**MATERIAL PROVIDED:**
---

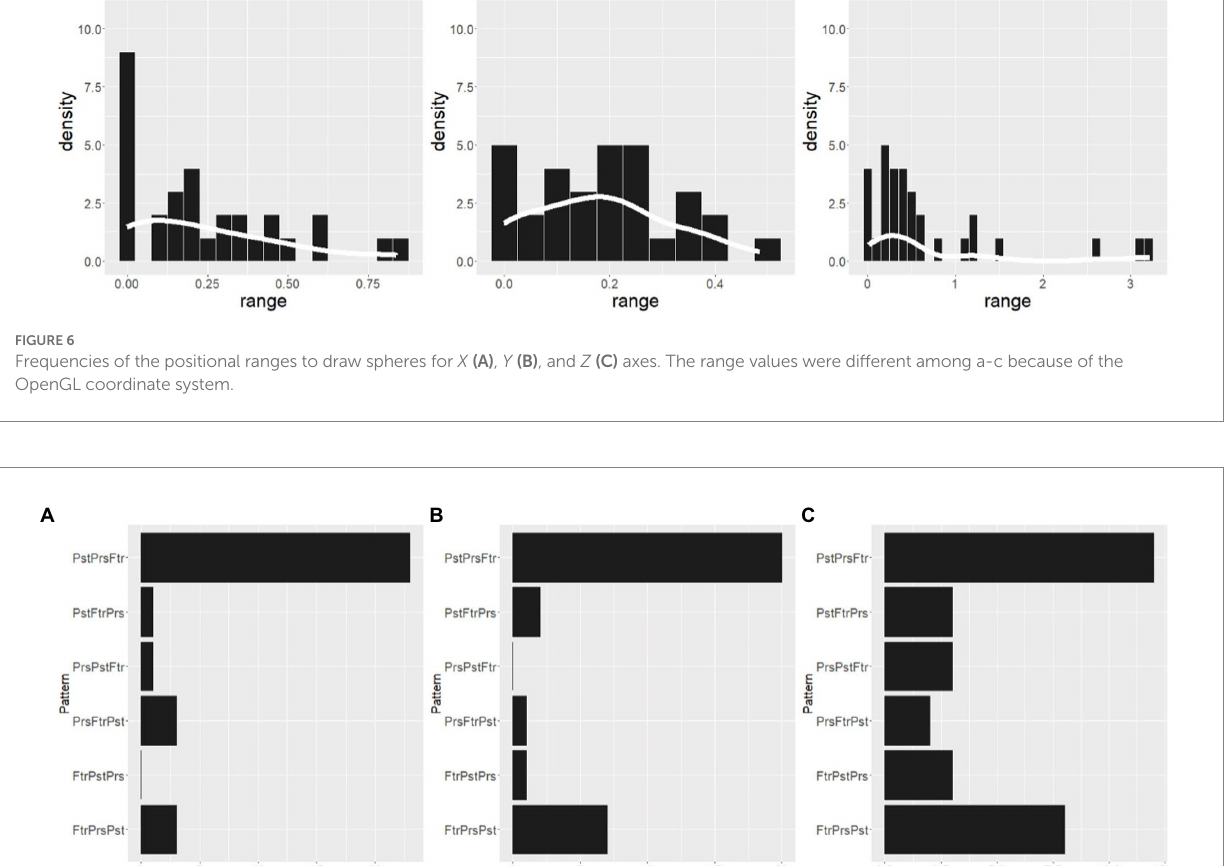
FIGURE 7 Frequencies at which participants drew the spheres from left to right (A) , from bottom to top (B) , or from the furthest to the nearest (C) in Past- Present-Future (“PstPrsFtr” in the figure), Past-Future-Present (“PstFtrPrs” in the figure), Present-Past-Future (“PrsPstFtr” in the figure), Present-Future- Past (“PrsFtrPst” in the figure), Future-Past-Present (“FtrPstPrs” in the figure), and Future-Present-Past (“FtrPrsPst” in the figure)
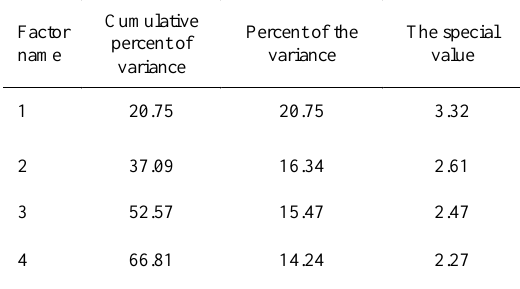
Table 3: The final extracted factors and their related specific amount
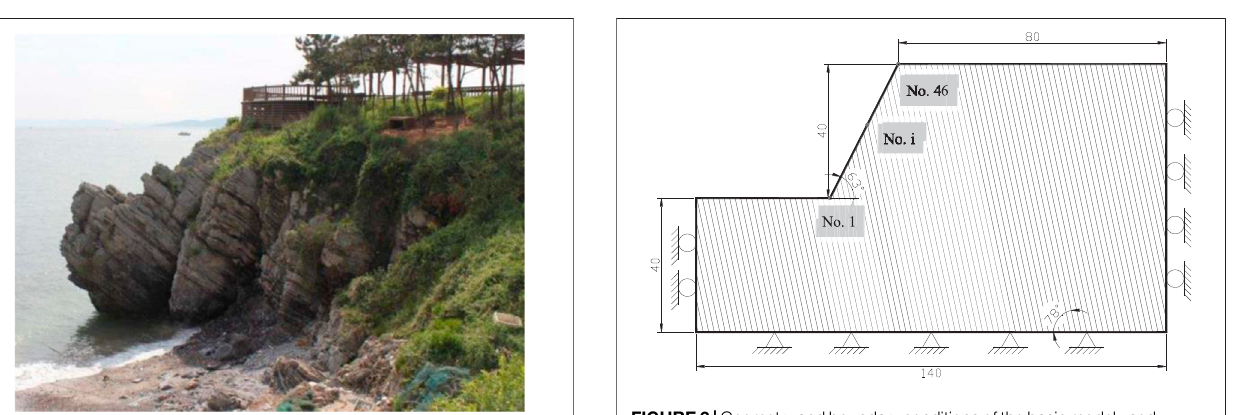
FIGURE 1 | An anti-dip bedding rock slope facing Bohai Sea in China modi fi ed from Zhao et al. (2020).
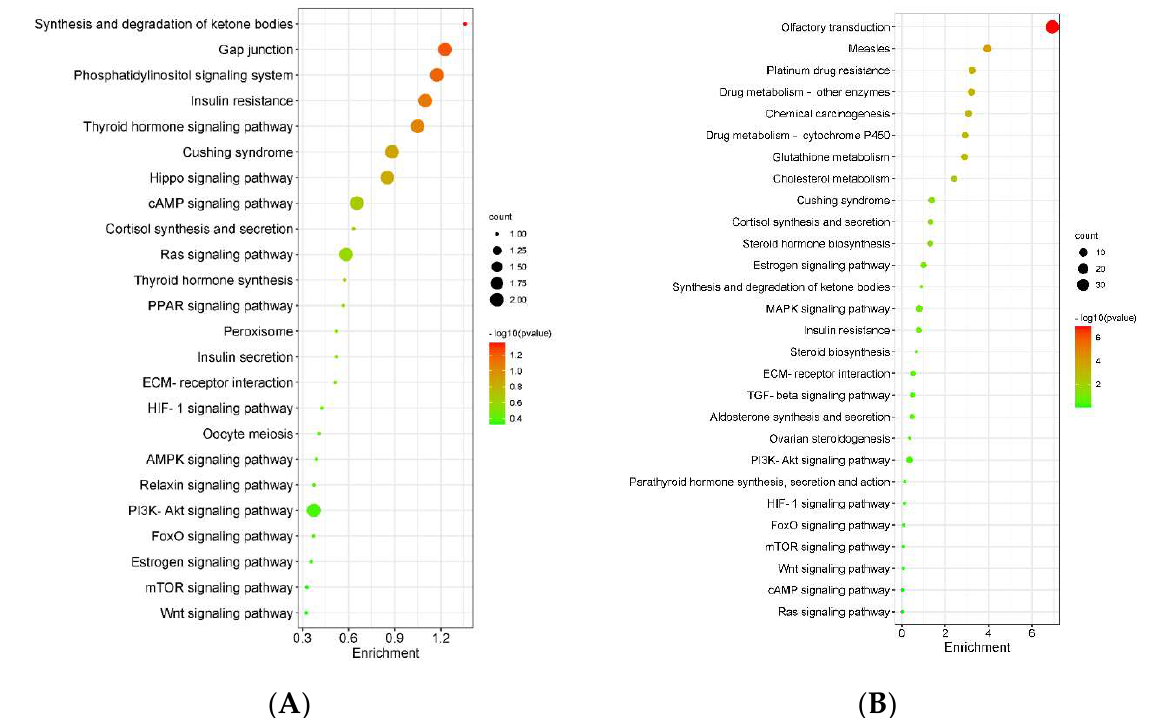
Figure 3. The KEGG analysis for candidate genes related to reproductive traits and significant pathways in the twin colt group. ( A ) F ST and θπ; ( B ) θπ and Tajima’s D. Table 1. Genes associated with reproductive traits in twin colt group revealed by F ST and θπ.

---

**WHAT TO PRODUCE:** Please repeat everything in the data above except the pictures, exactly as it reads.

**ANSWER SPACE:**
FIGURE 7 Frequencies at which participants drew the spheres from left to right (A) , from bottom to top (B) , or from the furthest to the nearest (C) in Past- Present-Future (“PstPrsFtr” in the figure), Past-Future-Present (“PstFtrPrs” in the figure), Present-Past-Future (“PrsPstFtr” in the figure), Present-Future- Past (“PrsFtrPst” in the figure), Future-Past-Present (“FtrPstPrs” in the figure), and Future-Present-Past (“FtrPrsPst” in the figure)
Table 3: The final extracted factors and their related specific amount
FIGURE 1 | An anti-dip bedding rock slope facing Bohai Sea in China modi fi ed from Zhao et al. (2020).
Figure 3. The KEGG analysis for candidate genes related to reproductive traits and significant pathways in the twin colt group. ( A ) F ST and θπ; ( B ) θπ and Tajima’s D. Table 1. Genes associated with reproductive traits in twin colt group revealed by F ST and θπ.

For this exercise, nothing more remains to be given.